El tiempo pagaba sus atrasos. Se suministraban visiones a domicilio. Aya se inclinó. Y yo, el hombre, la pieza preciosa y única, fui absorbido por su tutela. Recostado en el regazo de mi Ilsebill embarazada, chupaba de su amplio pecho: satisfecho, en paz, ausente, feliz, con menos deseos que nunca…


Sin embargo, cuando la seta matamoscas nos retiró sus efectos, cuando ninguna felicidad quiso ya amanecer, cuando, cada uno desde distintos tempotránsitos, volvimos a caer en la chata actualidad, cuando nos congelamos en la realidad sin sueños ya de reserva, de la gelatina no quedaba nada. Mi Ilsebill (de rojo) estaba otra vez de mal humor y sólo le apetecía un baño caliente. Griselde Dubertin (de verde) miraba de una forma severamente virginal. Ya hablaban otra vez como si yo no fuera nadie, sin hacerme caso, por encima de mi cabeza y, sin embargo, refiriéndose a mí al decir: «Todo eso se lo inventa.

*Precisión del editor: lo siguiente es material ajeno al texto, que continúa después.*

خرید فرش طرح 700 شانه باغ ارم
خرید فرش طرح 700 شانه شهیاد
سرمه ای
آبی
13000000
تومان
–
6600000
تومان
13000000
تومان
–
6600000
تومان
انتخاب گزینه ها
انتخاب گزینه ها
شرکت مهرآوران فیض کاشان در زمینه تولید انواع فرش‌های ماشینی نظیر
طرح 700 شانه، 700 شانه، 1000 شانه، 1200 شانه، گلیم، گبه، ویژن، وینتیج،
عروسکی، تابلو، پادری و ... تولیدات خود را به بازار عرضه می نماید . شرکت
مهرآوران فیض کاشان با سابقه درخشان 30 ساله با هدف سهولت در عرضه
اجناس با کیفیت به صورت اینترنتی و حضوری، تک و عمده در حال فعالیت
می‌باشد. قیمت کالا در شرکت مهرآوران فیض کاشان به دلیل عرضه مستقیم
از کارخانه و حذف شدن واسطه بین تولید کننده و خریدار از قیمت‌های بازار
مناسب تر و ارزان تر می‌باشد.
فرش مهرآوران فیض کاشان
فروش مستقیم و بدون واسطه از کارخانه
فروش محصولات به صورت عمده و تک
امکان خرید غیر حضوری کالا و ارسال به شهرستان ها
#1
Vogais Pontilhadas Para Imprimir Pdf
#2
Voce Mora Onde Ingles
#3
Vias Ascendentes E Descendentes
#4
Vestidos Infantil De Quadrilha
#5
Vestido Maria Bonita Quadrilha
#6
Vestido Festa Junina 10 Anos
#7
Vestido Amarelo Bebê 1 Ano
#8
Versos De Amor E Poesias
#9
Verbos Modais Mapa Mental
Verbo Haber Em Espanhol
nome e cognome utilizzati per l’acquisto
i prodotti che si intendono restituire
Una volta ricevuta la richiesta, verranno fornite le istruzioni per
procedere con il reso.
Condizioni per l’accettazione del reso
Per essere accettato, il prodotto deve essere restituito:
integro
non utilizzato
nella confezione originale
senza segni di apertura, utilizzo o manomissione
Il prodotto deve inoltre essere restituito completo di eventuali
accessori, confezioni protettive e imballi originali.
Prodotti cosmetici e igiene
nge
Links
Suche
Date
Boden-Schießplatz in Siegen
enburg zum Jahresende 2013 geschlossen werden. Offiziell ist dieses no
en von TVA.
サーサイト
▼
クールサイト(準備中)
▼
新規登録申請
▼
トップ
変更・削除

Se engaña de medio a medio. Quiere meternos a todas en la misma gelatina. Tenemos que atarlo corto. Hay que darle un escarmiento. Tiene que pagar, tiene que pagarlas todas juntas. Sin excusas. En plazos mensuales».

Cuando quise levantar la mesa y me esforcé por mostrarme conciliador pronunciando un pequeño discurso —«Ha sido un verdadero placer para mí cocinar mi cabeza de ternera en gelatina especial para vosotras, queridas hermanas de este siglo o de otro…»—, Ilsebill me interrumpió fríamente: «Si cocinar te divierte tanto, puedes recoger también los platos».

De manera que recogí los platos. Eran más de tres. Cuchillos y tenedores, más de una docena. Muchas escudillas. Y trece vasos, en los que todavía chapoteaba la sidra. Griselde me echó dos o tres manos. El lavavajillas estaba lleno hasta arriba. (Por lo demás, morí antes que Sophie, en el revolucionario año 48, sin comprender de qué libertad se trataba esta vez.)